(Saved entries)
========================================================================
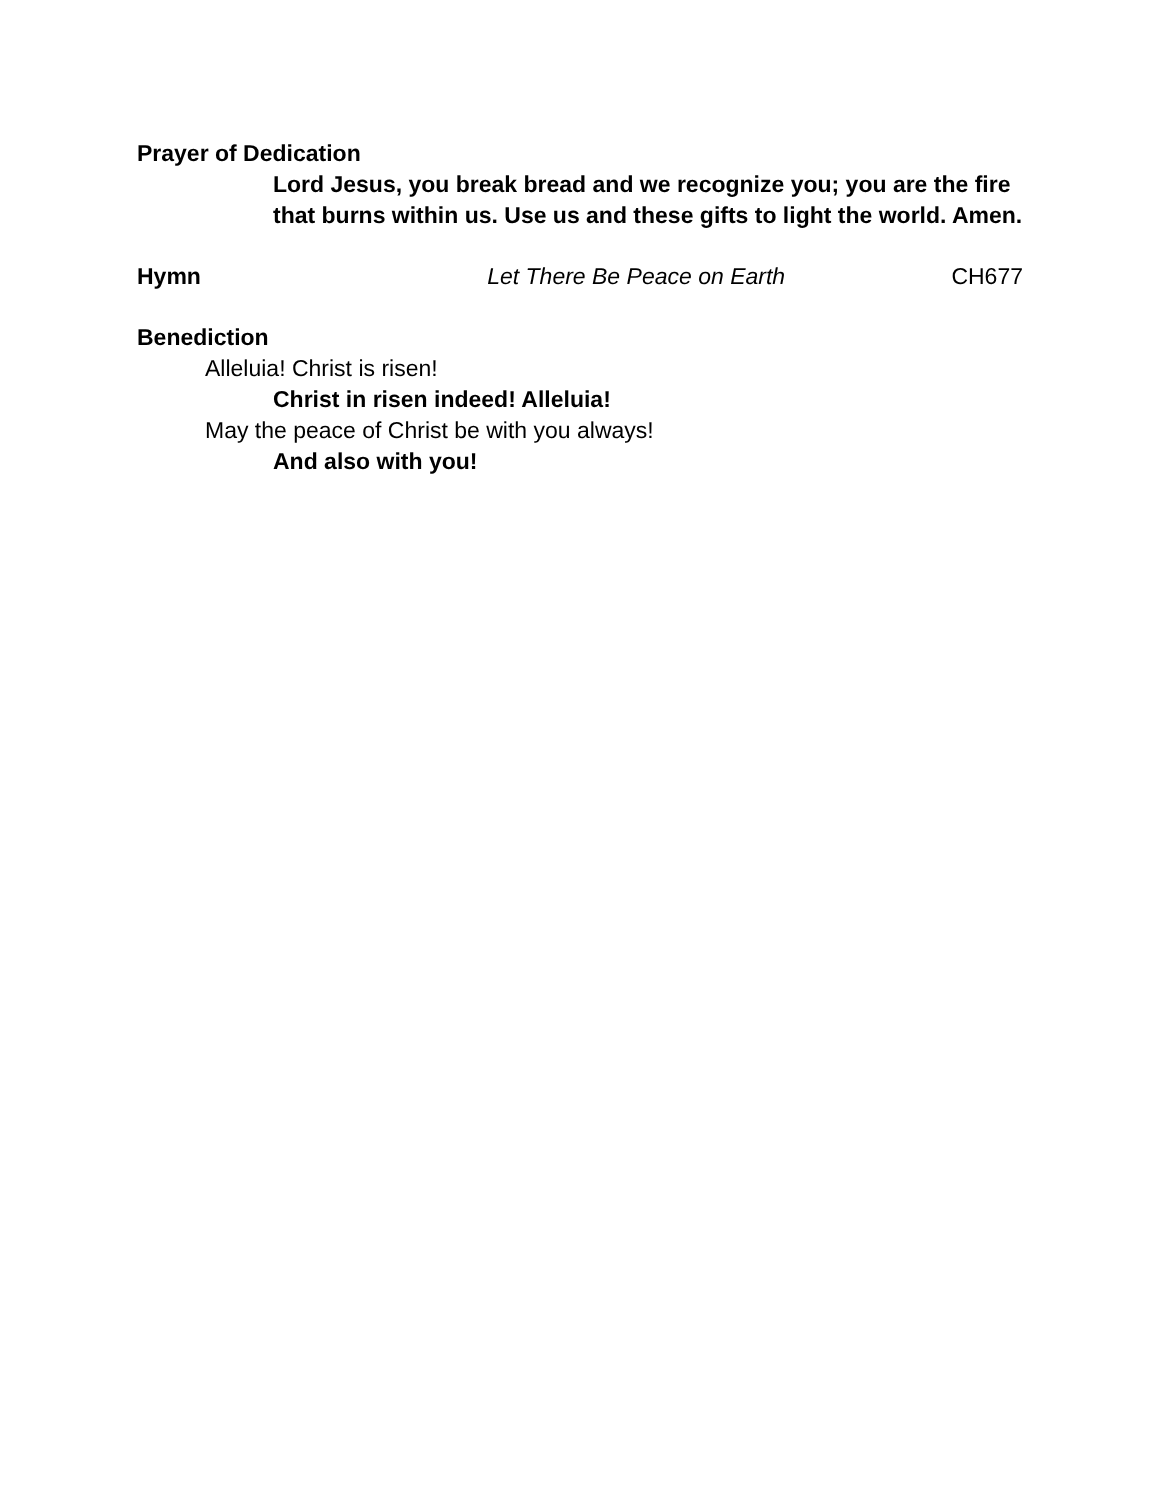Prayer of Dedication
Lord Jesus, you break bread and we recognize you; you are the fire that burns within us. Use us and these gifts to light the world. Amen.
Hymn Let There Be Peace on Earth CH677
Benediction
Alleluia! Christ is risen!
Christ in risen indeed! Alleluia!
May the peace of Christ be with you always!
And also with you!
========================================================================
→ **EXERCISE PROMPT**:
Exclude every picture, then reproduce the remaining data character for character.

→ **EXPECTED ANSWER**:
Prayer of Dedication
Lord Jesus, you break bread and we recognize you; you are the fire that burns within us. Use us and these gifts to light the world. Amen.
Hymn Let There Be Peace on Earth CH677
Benediction
Alleluia! Christ is risen!
Christ in risen indeed! Alleluia!
May the peace of Christ be with you always!
And also with you!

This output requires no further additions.